» Istruzioni di lavoro
[A] In base al brano sull'assenteismo all'Asp di Siracusa, risponda alle seguenti domande:
(i) Quanti dipendenti sono stati sospesi dall'esercizio del pubblico ufficio o servizio?
(ii) Con quale nome è stata denominata l'operazione?
(iii) Dove erano state collocate le telecamere?
[B] Prosegua il brano sull'assenteismo all'Asp di Siracusa a partire dall'ultima frase riportata.

*** Brano di testo

Nove dei 33 dipendenti dell’Azienda sanitaria provinciale di Siracusa che sono indagati per truffa ai danni dello Stato per assenteismo sono stati sospesi dall’esercizio del pubblico ufficio o servizio. La decisione è del gip.
L’operazione, denominata ‘Doctor House’, eseguita dalla guardia di finanza nello scorso settembre, si era protratta per mesi: con l’ausilio di telecamere, collocate all’ingresso dell’ex ospedale Neuropsichiatrico, erano stati controllati gli strumenti per la rilevazione delle presenze del personale e l’ingresso principale dell’Asp 8.

******
*** Materiale fornito

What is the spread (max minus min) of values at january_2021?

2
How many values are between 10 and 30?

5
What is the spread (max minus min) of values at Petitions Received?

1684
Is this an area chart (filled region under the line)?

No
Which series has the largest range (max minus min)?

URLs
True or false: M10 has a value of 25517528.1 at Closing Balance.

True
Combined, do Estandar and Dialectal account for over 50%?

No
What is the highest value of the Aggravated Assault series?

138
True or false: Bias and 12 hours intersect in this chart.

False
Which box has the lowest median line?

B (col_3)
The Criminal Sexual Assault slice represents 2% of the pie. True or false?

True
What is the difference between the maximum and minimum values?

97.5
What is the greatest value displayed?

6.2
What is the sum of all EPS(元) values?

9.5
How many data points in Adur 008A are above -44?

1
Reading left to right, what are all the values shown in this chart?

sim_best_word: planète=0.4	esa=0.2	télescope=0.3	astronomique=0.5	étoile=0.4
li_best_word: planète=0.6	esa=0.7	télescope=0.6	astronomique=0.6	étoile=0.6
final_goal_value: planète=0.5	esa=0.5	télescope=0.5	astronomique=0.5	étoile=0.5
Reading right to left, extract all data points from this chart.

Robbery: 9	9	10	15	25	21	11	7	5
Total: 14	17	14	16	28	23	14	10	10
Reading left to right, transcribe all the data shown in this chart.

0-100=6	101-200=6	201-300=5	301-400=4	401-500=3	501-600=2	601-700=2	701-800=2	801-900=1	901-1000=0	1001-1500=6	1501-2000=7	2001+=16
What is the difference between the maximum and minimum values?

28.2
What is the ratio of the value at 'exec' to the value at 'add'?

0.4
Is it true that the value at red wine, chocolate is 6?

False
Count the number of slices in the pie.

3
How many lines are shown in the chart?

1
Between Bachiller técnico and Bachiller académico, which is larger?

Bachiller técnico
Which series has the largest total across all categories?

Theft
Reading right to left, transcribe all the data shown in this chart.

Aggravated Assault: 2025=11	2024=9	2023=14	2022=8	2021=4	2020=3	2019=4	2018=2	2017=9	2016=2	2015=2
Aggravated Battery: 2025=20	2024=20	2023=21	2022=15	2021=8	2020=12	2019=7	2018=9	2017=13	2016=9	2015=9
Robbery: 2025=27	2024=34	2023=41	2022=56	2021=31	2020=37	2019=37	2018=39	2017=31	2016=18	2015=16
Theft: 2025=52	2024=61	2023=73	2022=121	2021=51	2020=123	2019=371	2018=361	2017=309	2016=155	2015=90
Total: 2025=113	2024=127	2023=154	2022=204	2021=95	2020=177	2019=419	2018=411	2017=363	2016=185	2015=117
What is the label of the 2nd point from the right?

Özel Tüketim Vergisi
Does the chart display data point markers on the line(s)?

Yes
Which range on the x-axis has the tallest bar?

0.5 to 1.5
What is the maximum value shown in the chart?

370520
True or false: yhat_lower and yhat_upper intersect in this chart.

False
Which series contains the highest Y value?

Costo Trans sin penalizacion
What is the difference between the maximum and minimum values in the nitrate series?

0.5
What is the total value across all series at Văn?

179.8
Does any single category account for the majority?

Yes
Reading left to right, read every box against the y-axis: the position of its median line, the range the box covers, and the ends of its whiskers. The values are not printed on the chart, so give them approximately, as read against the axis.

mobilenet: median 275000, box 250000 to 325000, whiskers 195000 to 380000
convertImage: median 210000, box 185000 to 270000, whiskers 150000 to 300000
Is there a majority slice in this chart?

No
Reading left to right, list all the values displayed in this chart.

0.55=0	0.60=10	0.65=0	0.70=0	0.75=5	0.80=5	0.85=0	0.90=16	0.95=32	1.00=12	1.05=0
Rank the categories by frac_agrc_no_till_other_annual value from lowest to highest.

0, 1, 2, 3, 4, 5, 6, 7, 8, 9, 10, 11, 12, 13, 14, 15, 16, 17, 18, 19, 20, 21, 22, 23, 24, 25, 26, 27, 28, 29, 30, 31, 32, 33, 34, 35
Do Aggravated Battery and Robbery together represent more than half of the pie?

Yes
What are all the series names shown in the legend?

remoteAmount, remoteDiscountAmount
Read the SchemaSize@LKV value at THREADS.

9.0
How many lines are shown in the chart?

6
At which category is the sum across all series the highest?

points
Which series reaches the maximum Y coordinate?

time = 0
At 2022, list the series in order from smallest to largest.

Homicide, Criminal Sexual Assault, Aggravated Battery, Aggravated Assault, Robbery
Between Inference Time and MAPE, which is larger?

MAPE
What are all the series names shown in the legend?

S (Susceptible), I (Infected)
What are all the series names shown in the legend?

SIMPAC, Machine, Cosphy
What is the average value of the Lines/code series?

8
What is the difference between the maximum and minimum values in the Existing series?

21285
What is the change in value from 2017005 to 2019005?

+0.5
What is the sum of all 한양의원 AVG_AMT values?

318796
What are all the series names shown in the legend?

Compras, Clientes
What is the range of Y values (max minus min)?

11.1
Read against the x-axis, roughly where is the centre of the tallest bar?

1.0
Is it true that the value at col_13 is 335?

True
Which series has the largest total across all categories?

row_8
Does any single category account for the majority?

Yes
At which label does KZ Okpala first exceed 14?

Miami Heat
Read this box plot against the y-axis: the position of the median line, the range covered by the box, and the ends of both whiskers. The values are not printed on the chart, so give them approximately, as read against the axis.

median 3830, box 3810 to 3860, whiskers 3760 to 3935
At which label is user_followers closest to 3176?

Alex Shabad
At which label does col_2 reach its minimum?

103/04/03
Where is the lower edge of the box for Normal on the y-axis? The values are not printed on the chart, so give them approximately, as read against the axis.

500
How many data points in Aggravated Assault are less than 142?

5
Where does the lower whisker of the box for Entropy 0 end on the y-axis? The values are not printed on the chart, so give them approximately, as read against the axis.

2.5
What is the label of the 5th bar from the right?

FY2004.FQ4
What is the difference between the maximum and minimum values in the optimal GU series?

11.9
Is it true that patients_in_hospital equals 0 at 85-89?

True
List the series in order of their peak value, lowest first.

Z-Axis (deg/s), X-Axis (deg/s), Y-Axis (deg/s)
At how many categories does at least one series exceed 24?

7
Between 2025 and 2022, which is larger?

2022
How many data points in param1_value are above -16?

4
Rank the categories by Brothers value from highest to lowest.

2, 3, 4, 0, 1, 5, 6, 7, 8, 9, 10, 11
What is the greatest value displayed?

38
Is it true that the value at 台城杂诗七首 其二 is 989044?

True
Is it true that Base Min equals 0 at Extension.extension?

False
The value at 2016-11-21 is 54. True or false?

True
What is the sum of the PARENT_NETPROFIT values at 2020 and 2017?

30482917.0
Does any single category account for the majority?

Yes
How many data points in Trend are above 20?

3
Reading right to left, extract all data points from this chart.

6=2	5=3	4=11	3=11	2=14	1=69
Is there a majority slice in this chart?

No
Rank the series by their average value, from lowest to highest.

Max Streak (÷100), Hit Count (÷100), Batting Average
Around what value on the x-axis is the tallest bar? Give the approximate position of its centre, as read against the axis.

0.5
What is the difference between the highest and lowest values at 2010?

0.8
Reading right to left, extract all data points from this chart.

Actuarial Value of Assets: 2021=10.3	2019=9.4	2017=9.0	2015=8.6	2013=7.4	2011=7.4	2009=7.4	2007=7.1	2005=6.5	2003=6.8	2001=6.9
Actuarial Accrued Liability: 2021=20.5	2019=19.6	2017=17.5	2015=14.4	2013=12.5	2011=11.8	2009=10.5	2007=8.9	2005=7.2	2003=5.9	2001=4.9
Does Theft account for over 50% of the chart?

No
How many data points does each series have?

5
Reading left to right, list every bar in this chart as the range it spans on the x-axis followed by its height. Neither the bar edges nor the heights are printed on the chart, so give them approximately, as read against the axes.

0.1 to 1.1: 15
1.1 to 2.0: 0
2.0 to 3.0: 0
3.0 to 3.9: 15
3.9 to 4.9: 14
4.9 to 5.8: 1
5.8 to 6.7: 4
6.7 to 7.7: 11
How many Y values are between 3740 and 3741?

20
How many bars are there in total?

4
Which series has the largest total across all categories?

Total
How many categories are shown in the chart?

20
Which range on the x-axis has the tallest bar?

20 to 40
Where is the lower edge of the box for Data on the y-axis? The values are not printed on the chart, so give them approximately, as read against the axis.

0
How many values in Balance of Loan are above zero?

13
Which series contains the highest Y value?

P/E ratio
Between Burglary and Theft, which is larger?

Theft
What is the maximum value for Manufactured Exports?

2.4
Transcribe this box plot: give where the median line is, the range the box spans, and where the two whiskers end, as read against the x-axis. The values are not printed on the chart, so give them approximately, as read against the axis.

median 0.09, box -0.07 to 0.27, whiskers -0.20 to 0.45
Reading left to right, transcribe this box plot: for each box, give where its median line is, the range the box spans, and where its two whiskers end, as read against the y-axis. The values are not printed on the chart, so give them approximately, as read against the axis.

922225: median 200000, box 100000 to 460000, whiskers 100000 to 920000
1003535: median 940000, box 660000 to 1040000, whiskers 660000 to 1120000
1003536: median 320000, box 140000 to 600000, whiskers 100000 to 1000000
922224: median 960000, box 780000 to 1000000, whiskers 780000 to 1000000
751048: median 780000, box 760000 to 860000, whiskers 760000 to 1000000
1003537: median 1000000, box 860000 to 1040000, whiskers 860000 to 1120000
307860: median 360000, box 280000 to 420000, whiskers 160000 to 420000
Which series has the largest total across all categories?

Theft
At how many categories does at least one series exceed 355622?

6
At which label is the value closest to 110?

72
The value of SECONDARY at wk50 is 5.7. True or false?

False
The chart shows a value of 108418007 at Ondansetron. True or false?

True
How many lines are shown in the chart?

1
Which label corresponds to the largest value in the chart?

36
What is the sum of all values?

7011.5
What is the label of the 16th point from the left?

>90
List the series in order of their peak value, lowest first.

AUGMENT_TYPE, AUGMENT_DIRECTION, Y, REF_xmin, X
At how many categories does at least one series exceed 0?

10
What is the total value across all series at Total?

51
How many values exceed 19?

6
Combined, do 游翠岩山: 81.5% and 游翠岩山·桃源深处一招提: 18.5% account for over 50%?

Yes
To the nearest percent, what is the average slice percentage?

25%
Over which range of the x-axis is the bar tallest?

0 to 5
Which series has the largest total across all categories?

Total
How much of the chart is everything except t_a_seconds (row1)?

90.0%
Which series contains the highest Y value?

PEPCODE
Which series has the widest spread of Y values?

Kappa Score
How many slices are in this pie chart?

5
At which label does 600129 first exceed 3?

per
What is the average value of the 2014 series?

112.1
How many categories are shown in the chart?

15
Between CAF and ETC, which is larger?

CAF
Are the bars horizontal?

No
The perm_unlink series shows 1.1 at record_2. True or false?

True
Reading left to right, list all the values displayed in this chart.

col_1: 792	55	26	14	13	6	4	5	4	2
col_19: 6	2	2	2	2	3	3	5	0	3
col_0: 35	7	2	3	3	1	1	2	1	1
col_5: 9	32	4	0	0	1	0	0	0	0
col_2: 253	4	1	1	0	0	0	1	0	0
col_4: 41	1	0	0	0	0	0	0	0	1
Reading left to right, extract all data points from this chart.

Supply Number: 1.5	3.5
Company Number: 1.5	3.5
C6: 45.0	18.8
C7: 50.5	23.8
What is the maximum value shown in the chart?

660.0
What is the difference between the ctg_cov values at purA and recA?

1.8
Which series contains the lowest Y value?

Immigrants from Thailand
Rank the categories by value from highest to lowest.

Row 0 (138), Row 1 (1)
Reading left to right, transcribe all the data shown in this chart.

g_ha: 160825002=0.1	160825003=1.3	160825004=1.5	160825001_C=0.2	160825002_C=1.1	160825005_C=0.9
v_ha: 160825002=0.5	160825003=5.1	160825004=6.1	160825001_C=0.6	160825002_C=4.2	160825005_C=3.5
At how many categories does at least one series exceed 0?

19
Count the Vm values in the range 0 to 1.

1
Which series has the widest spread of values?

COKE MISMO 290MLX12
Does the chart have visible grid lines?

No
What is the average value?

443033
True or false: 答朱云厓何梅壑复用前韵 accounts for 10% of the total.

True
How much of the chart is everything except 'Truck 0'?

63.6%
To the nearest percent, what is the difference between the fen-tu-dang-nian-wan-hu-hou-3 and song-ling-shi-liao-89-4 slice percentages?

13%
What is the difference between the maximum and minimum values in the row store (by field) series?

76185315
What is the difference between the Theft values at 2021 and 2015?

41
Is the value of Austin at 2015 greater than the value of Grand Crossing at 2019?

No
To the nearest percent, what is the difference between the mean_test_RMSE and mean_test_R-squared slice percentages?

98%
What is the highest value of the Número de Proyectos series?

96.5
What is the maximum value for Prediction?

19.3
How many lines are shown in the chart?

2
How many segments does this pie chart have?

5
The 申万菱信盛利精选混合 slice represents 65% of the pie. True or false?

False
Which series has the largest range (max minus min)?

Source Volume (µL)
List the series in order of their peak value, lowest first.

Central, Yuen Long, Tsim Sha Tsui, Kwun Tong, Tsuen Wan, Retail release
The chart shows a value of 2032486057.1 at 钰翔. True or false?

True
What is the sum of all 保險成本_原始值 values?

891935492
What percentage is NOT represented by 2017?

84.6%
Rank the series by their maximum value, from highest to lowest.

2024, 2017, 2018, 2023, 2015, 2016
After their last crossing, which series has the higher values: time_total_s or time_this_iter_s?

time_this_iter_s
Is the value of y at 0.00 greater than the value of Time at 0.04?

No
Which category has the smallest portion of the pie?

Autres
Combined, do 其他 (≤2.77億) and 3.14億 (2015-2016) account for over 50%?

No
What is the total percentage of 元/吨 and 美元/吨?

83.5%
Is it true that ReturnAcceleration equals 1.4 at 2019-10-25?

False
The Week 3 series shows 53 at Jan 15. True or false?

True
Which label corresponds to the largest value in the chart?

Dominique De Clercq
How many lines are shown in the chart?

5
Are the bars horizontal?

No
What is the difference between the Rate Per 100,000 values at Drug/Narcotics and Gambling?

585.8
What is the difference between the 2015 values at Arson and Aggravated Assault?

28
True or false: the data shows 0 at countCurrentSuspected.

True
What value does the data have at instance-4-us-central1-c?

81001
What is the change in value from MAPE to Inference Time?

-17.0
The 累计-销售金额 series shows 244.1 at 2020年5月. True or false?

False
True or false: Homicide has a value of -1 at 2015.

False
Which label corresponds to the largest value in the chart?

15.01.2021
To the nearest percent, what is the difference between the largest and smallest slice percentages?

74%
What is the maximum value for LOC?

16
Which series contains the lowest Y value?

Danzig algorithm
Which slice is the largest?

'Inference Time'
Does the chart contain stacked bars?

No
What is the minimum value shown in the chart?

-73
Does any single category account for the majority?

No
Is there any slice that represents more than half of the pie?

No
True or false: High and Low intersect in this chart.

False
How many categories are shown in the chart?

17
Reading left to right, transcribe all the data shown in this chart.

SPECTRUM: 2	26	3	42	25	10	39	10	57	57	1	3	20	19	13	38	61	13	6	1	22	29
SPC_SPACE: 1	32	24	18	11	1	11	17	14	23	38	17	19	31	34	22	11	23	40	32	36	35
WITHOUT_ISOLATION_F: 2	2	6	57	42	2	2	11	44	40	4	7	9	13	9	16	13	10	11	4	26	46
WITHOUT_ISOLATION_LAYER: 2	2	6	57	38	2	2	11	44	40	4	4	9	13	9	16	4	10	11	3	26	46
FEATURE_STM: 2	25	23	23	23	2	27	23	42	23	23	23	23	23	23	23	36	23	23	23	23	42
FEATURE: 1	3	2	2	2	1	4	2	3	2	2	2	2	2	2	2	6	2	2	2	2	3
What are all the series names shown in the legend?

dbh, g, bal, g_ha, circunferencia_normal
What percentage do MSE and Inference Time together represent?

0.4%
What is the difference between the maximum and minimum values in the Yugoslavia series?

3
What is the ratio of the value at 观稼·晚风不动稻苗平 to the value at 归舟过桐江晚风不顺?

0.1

******

» Risposte alle consegne
[A]
(i) Nove dei 33 dipendenti indagati.
(ii) 'Doctor House'.
(iii) All'ingresso dell'ex ospedale Neuropsichiatrico.

[B]
Le indagini delle fiamme gialle aretusee avevano evidenziato che i dipendenti, a piccoli gruppi, si mettevano d’accordo tra loro affinché uno timbrasse il badge magnetico degli altri, consentendo a questi di arrivare in ritardo, andare via in anticipo dal posto di lavoro, ovvero uscire per dedicarsi a faccende personali. Il sistema permetteva a alcuni dipendenti di trascorrere parte del tempo lavorativo al bar, ad altri di passeggiare per le vie dello shopping insieme a colleghi, ad altri di recarsi al mercato e altri ancora a svolgere attività sportiva.